1. During the third winter campaign in Korea, the hematologic reaction to wounding was studied in thirty-seven casualties at the time of initial resuscitation.

2. Of particular interest was the effect of massive transfusions of stored blood. The results of storage of blood—high plasma hemoglobin and potassium, low labile factor activity, nonviable platelets and leukocytes—had little deleterious effect on patients who received as much as 20 to 30 pints in less than six hours. The loss of transfused red cells because of nonviability was no more than expected.

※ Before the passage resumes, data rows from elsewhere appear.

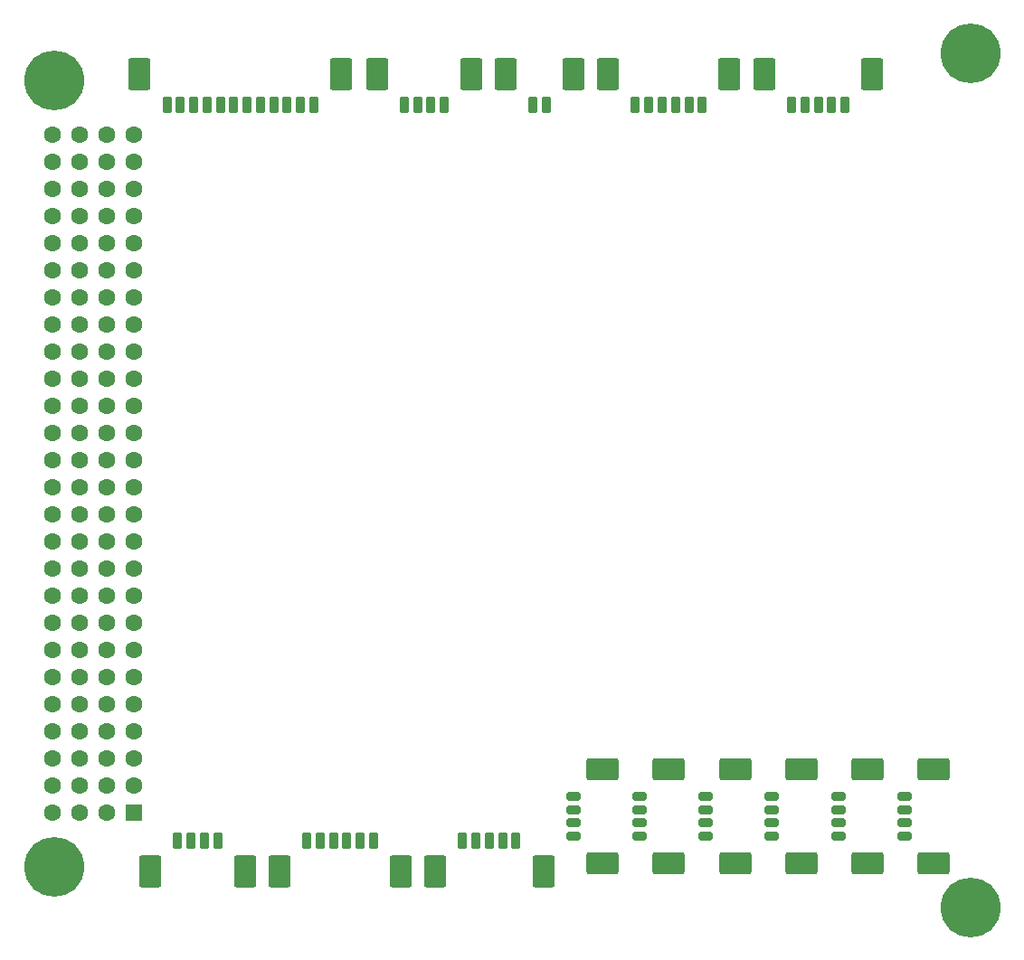
<source format=gts>
%TF.GenerationSoftware,KiCad,Pcbnew,(6.0.7)*%
%TF.CreationDate,2022-08-16T23:53:48+08:00*%
%TF.ProjectId,adapter_board,61646170-7465-4725-9f62-6f6172642e6b,rev?*%
%TF.SameCoordinates,Original*%
%TF.FileFunction,Soldermask,Top*%
%TF.FilePolarity,Negative*%
%FSLAX46Y46*%
G04 Gerber Fmt 4.6, Leading zero omitted, Abs format (unit mm)*
G04 Created by KiCad (PCBNEW (6.0.7)) date 2022-08-16 23:53:48*
%MOMM*%
%LPD*%
G01*
G04 APERTURE LIST*
G04 Aperture macros list*
%AMRoundRect*
0 Rectangle with rounded corners*
0 $1 Rounding radius*
0 $2 $3 $4 $5 $6 $7 $8 $9 X,Y pos of 4 corners*
0 Add a 4 corners polygon primitive as box body*
4,1,4,$2,$3,$4,$5,$6,$7,$8,$9,$2,$3,0*
0 Add four circle primitives for the rounded corners*
1,1,$1+$1,$2,$3*
1,1,$1+$1,$4,$5*
1,1,$1+$1,$6,$7*
1,1,$1+$1,$8,$9*
0 Add four rect primitives between the rounded corners*
20,1,$1+$1,$2,$3,$4,$5,0*
20,1,$1+$1,$4,$5,$6,$7,0*
20,1,$1+$1,$6,$7,$8,$9,0*
20,1,$1+$1,$8,$9,$2,$3,0*%
G04 Aperture macros list end*
%ADD10RoundRect,0.200000X0.450000X-0.200000X0.450000X0.200000X-0.450000X0.200000X-0.450000X-0.200000X0*%
%ADD11RoundRect,0.250001X1.249999X-0.799999X1.249999X0.799999X-1.249999X0.799999X-1.249999X-0.799999X0*%
%ADD12RoundRect,0.200000X-0.200000X-0.600000X0.200000X-0.600000X0.200000X0.600000X-0.200000X0.600000X0*%
%ADD13RoundRect,0.250001X-0.799999X-1.249999X0.799999X-1.249999X0.799999X1.249999X-0.799999X1.249999X0*%
%ADD14RoundRect,0.200000X0.200000X0.600000X-0.200000X0.600000X-0.200000X-0.600000X0.200000X-0.600000X0*%
%ADD15RoundRect,0.250001X0.799999X1.249999X-0.799999X1.249999X-0.799999X-1.249999X0.799999X-1.249999X0*%
%ADD16C,5.600000*%
%ADD17R,1.600000X1.600000*%
%ADD18C,1.600000*%
G04 APERTURE END LIST*
D10*
%TO.C,J9*%
X161750000Y-126175000D03*
X161750000Y-124925000D03*
X161750000Y-123675000D03*
X161750000Y-122425000D03*
D11*
X164500000Y-119875000D03*
X164500000Y-128725000D03*
%TD*%
D10*
%TO.C,J14*%
X180350000Y-126175000D03*
X180350000Y-124925000D03*
X180350000Y-123675000D03*
X180350000Y-122425000D03*
D11*
X183100000Y-128725000D03*
X183100000Y-119875000D03*
%TD*%
D12*
%TO.C,J7*%
X136800000Y-126600000D03*
X138050000Y-126600000D03*
X139300000Y-126600000D03*
X140550000Y-126600000D03*
X141800000Y-126600000D03*
X143050000Y-126600000D03*
D13*
X134250000Y-129500000D03*
X145600000Y-129500000D03*
%TD*%
D14*
%TO.C,J1*%
X187200000Y-57700000D03*
X185950000Y-57700000D03*
X184700000Y-57700000D03*
X183450000Y-57700000D03*
X182200000Y-57700000D03*
D15*
X189750000Y-54800000D03*
X179650000Y-54800000D03*
%TD*%
%TO.C,J2*%
X121175000Y-54800000D03*
X140025000Y-54800000D03*
D14*
X123725000Y-57700000D03*
X124975000Y-57700000D03*
X126225000Y-57700000D03*
X127475000Y-57700000D03*
X128725000Y-57700000D03*
X129975000Y-57700000D03*
X131225000Y-57700000D03*
X132475000Y-57700000D03*
X133725000Y-57700000D03*
X134975000Y-57700000D03*
X136225000Y-57700000D03*
X137475000Y-57700000D03*
%TD*%
D16*
%TO.C,H3*%
X198913344Y-52813223D03*
%TD*%
D14*
%TO.C,J4*%
X159225000Y-57700000D03*
X157975000Y-57700000D03*
D15*
X155425000Y-54800000D03*
X161775000Y-54800000D03*
%TD*%
D14*
%TO.C,J8*%
X173825000Y-57700000D03*
X172575000Y-57700000D03*
X171325000Y-57700000D03*
X170075000Y-57700000D03*
X168825000Y-57700000D03*
X167575000Y-57700000D03*
D15*
X165025000Y-54800000D03*
X176375000Y-54800000D03*
%TD*%
D12*
%TO.C,J3*%
X124725000Y-126600000D03*
X125975000Y-126600000D03*
X127225000Y-126600000D03*
X128475000Y-126600000D03*
D13*
X131025000Y-129500000D03*
X122175000Y-129500000D03*
%TD*%
D17*
%TO.C,U1*%
X120670000Y-123950000D03*
D18*
X118130000Y-123950000D03*
X120670000Y-121410000D03*
X118130000Y-121410000D03*
X120670000Y-118870000D03*
X118130000Y-118870000D03*
X120670000Y-116330000D03*
X118130000Y-116330000D03*
X120670000Y-113790000D03*
X118130000Y-113790000D03*
X120670000Y-111250000D03*
X118130000Y-111250000D03*
X120670000Y-108710000D03*
X118130000Y-108710000D03*
X120670000Y-106170000D03*
X118130000Y-106170000D03*
X120670000Y-103630000D03*
X118130000Y-103630000D03*
X120670000Y-101090000D03*
X118130000Y-101090000D03*
X120670000Y-98550000D03*
X118130000Y-98550000D03*
X120670000Y-96010000D03*
X118130000Y-96010000D03*
X120670000Y-93470000D03*
X118130000Y-93470000D03*
X120670000Y-90930000D03*
X118130000Y-90930000D03*
X120670000Y-88390000D03*
X118130000Y-88390000D03*
X120670000Y-85850000D03*
X118130000Y-85850000D03*
X120670000Y-83310000D03*
X118130000Y-83310000D03*
X120670000Y-80770000D03*
X118130000Y-80770000D03*
X120670000Y-78230000D03*
X118130000Y-78230000D03*
X120670000Y-75690000D03*
X118130000Y-75690000D03*
X120670000Y-73150000D03*
X118130000Y-73150000D03*
X120670000Y-70610000D03*
X118130000Y-70610000D03*
X120670000Y-68070000D03*
X118130000Y-68070000D03*
X120670000Y-65530000D03*
X118130000Y-65530000D03*
X120670000Y-62990000D03*
X118130000Y-62990000D03*
X120670000Y-60450000D03*
X118130000Y-60450000D03*
X115590000Y-123950000D03*
X113050000Y-123950000D03*
X115590000Y-121410000D03*
X113050000Y-121410000D03*
X115590000Y-118870000D03*
X113050000Y-118870000D03*
X115590000Y-116330000D03*
X113050000Y-116330000D03*
X115590000Y-113790000D03*
X113050000Y-113790000D03*
X115590000Y-111250000D03*
X113050000Y-111250000D03*
X115590000Y-108710000D03*
X113050000Y-108710000D03*
X115590000Y-106170000D03*
X113050000Y-106170000D03*
X115590000Y-103630000D03*
X113050000Y-103630000D03*
X115590000Y-101090000D03*
X113050000Y-101090000D03*
X115590000Y-98550000D03*
X113050000Y-98550000D03*
X115590000Y-96010000D03*
X113050000Y-96010000D03*
X115590000Y-93470000D03*
X113050000Y-93470000D03*
X115590000Y-90930000D03*
X113050000Y-90930000D03*
X115590000Y-88390000D03*
X113050000Y-88390000D03*
X115590000Y-85850000D03*
X113050000Y-85850000D03*
X115590000Y-83310000D03*
X113050000Y-83310000D03*
X115590000Y-80770000D03*
X113050000Y-80770000D03*
X115590000Y-78230000D03*
X113050000Y-78230000D03*
X115590000Y-75690000D03*
X113050000Y-75690000D03*
X115590000Y-73150000D03*
X113050000Y-73150000D03*
X115590000Y-70610000D03*
X113050000Y-70610000D03*
X115590000Y-68070000D03*
X113050000Y-68070000D03*
X115590000Y-65530000D03*
X113050000Y-65530000D03*
X115590000Y-62990000D03*
X113050000Y-62990000D03*
X115590000Y-60450000D03*
X113050000Y-60450000D03*
%TD*%
D10*
%TO.C,J13*%
X192750000Y-126175000D03*
X192750000Y-124925000D03*
X192750000Y-123675000D03*
X192750000Y-122425000D03*
D11*
X195500000Y-128725000D03*
X195500000Y-119875000D03*
%TD*%
D16*
%TO.C,H2*%
X113183344Y-129013223D03*
%TD*%
D15*
%TO.C,J6*%
X143375000Y-54800000D03*
X152225000Y-54800000D03*
D14*
X145925000Y-57700000D03*
X147175000Y-57700000D03*
X148425000Y-57700000D03*
X149675000Y-57700000D03*
%TD*%
D16*
%TO.C,H1*%
X113183344Y-55353223D03*
%TD*%
D10*
%TO.C,J10*%
X167950000Y-126175000D03*
X167950000Y-124925000D03*
X167950000Y-123675000D03*
X167950000Y-122425000D03*
D11*
X170700000Y-119875000D03*
X170700000Y-128725000D03*
%TD*%
D10*
%TO.C,J11*%
X174150000Y-126175000D03*
X174150000Y-124925000D03*
X174150000Y-123675000D03*
X174150000Y-122425000D03*
D11*
X176900000Y-128725000D03*
X176900000Y-119875000D03*
%TD*%
D12*
%TO.C,J5*%
X151400000Y-126600000D03*
X152650000Y-126600000D03*
X153900000Y-126600000D03*
X155150000Y-126600000D03*
X156400000Y-126600000D03*
D13*
X158950000Y-129500000D03*
X148850000Y-129500000D03*
%TD*%
D16*
%TO.C,H4*%
X198913344Y-132823222D03*
%TD*%
D10*
%TO.C,J12*%
X186550000Y-126175000D03*
X186550000Y-124925000D03*
X186550000Y-123675000D03*
X186550000Y-122425000D03*
D11*
X189300000Y-119875000D03*
X189300000Y-128725000D03*
%TD*%
M02*

</source>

3. At the time of resuscitation and shortly thereafter, there was a remarkable loss of circulating red cell mass in patients with wounds that involved much tissue destruction. It is believed that the loss was due to hemolysis but the mechanism is unknown. The loss of red cells may be so rapid that a patient with bilateral traumatic amputation of the legs and an adequate hemostasis would become severely anemic if one hesitated to use large, rapid transfusions. Patients with severe shock whose wounds involved less tissue damage (lacerated colon, for example) did not destroy red cells in this fashion. After moderate transfusions such patients often became polycythemic. Transfusions had to be carried out rather gingerly because of a tendency to develop signs of congestion.

4. During the early days of recuperation from severe wounds the patients often tended to become anemic. The anemia appeared to be the result of hemolytic processes plus a relative inhibition of red cell formation.

5. Universal donor blood, group O, was used in all transfusions. In patients who are not group O the massive transfusions resulted in the virtual replacement by red cells of another group. The patient’s plasma sometimes contained antibodies against red cells of his hereditary blood group. Gradual hemolysis of native red cells by transfused antibodies was observed. This was not a clinical hemolytic reaction and did not appear to be detrimental to the patient. The presence of the foreign antibodies made it impossible in some cases to crossmatch the patient with blood of his hereditary group and suggested a source of danger in attempting such transfusions. After transfusion with the universal donor blood has begun, it is recommended that no change be made to blood of another group until at least two weeks have elapsed.

6. No incompatible transfusion reactions were encountered. Several hemoclastic reactions may have been caused by gross contamination of the blood stream from the site of wounds or from the peritoneal cavity.